As the trip progressed it appeared as though Tillerson achieved his narrow goal. The governments that received him appeared willing to declare illegitimate the plan of the government of Venezuela President Nicolas Maduro to hold an early presidential election in April and refuse to recognise any government that resulted from the ballot.

And as Tillerson hopscotched his way across the region, he also spoke more of the possibility of Washington applying sanctions on Venezuelan oil imports and the refinement of Venezuelan crude in the US, an indication that his various hosts were willing to accept stronger efforts to close off Venezuela’s most important petroleum market. By the end, Tillerson quietly boasted that this was now on the table and that Trump would ultimately decide.

Was Tillerson’s trip a success?

While a tougher collective response to Maduro’s march to autocracy and the looming state collapse is necessary and long overdue, the US has a diverse range of interests that go beyond mobilising action against Venezuela.
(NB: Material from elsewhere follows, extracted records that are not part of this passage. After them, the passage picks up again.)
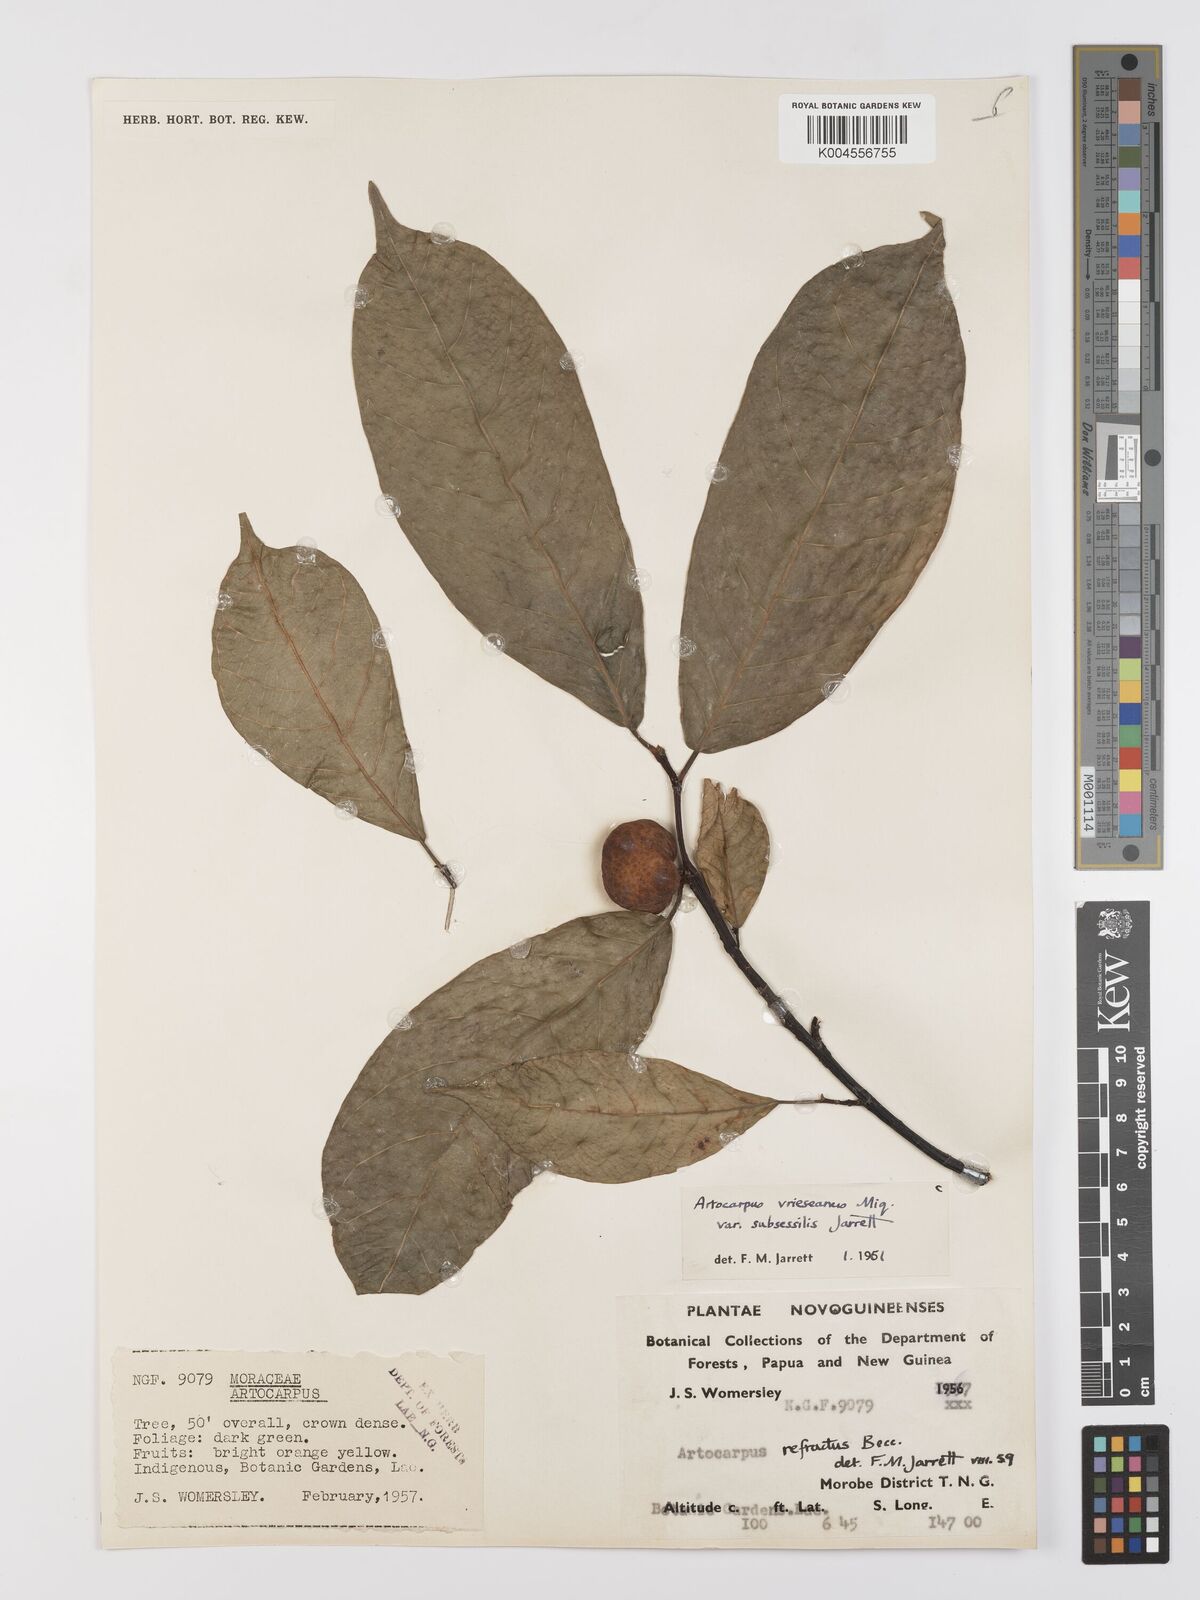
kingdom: Plantae
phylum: Tracheophyta
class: Magnoliopsida
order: Rosales
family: Moraceae
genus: Artocarpus
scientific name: Artocarpus vrieseanus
Battling narcotics trafficking with local partner governments, expanding markets for American businesses, promoting broad-based prosperity, and defending democracy and human rights — not just in Venezuela and Cuba but in other countries like Honduras — are equally important.

But the administration’s rhetoric on immigration, free trade and American allies’ commitment to battling the scourge of narcotics — not to mention Tillerson’s embrace of the Monroe Doctrine — have weakened Washington’s leverage throughout Latin America, as the declining popular approval of the Trump administration demonstrates.

Tillerson may have incrementally improved America’s standing in the region, but with all his baggage, he couldn’t fully restore it.

— New York Times News Service

Christopher Sabatini is a lecturer on international and public policy at Columbia and the executive director of Global 
Americans, a research and advocacy organisation.